Crossing Over
The dew forms and slowly drains into my eyes, but I'm unable to react. I have nothing left inside, no willpower, no energy, no desire, nothing at all except to stay quite and still like the living corpse I am and let liquid feet tread where they may.
Not even the sun peeking through my curtains with its warm, worry-free gaze can bring me back to life, for the darkness, that all compressing darkness, which has painted my eyes with a hazy film of gray, allows it not.
And as such, I continue to press on, feeling weak, tired beyond belief, cold as ice, and begging to breath in more of that which has a name but has no form, wanting more and more of its sweetness, but again, unable to go beyond the limits imposed upon me. But how long has this condition prevailed I can't say. Maybe it has been mere minutes, or perhaps several hours since the struggle began, but in any case, I still fight on, why? Why do I continue to wage war against the inevitable that will soon come knocking at on my door. Why do I battle when there's nothing left to gain from the effort.
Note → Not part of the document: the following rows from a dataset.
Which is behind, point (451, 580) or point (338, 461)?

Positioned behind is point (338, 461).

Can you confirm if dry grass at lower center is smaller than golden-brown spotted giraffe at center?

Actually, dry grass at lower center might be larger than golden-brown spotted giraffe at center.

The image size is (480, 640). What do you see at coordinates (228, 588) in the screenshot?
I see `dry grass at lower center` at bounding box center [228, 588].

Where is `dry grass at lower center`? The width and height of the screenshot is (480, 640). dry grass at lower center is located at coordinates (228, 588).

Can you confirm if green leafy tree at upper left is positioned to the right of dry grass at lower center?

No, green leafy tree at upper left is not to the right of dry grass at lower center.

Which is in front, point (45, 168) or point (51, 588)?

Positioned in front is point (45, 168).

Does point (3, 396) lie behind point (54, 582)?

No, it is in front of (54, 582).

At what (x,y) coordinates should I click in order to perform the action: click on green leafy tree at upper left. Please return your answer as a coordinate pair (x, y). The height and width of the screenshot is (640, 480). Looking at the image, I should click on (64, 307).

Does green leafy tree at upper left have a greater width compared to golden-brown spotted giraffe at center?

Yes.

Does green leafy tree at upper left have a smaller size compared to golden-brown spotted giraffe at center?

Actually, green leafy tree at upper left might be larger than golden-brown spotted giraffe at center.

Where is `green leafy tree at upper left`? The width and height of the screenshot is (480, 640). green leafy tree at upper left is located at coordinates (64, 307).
It is this thought that floods in and dominates my mind, and in the process, brings with it other questions that act like little siblings who are tagging alone with their mother, such as: What will become of me when that never ceasing, never deviating, count down reaches zero? And what about the life I once lived when this has come to be; had it been in vain, or a waste of precious time?
And further more, what will happen to those who have journeyed along with me? Will they live longer than I? Will they find a meaning in their lives that has confounded me for so long? A meaning that has evaded me like a poor stinking-old-soul who lives on the sidewalk with only the chill of the night and a hard gutter for comfort.
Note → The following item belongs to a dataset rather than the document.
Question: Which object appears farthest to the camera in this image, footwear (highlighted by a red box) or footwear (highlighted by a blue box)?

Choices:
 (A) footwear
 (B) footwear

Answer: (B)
Perhaps it matters not that these questions will go unanswered, for now, even now, the light flickers, dims, then all in an instant, it grows brighter then anything I have ever seen before it. And as it does I can see that it's not alone for darkness lurks close behind it, so close in fact, that one cannot identify one from the other.
And it is like this they stand together on the edge of what use to be my life, waving goodbye, saying, have a safe journey. I wave back, for now I realize my time has come to slip beyond the screen of emptiness that rests before me. An emptiness that I fear beyond words.
Oh what I would give to see the twinkling of the stars once more. To greet the smiling lesser light that rules the night; to feast upon the coolness it brings; to taste the illusion of foreverness it represents. One last time my Lord, I pray. Might I have just have one last time, I finally gasp.
And with this last plea I take a quick shallow breath and give a slight sigh, then close my eyes forever. And it is in this state of silence that I leave behind all I've ever labored over, or ever loved, or desired, or wept for, or found beautiful, or ugly. I leave it all behind me, letting all of it dissolve away like teardrops in the womb of a mighty ocean.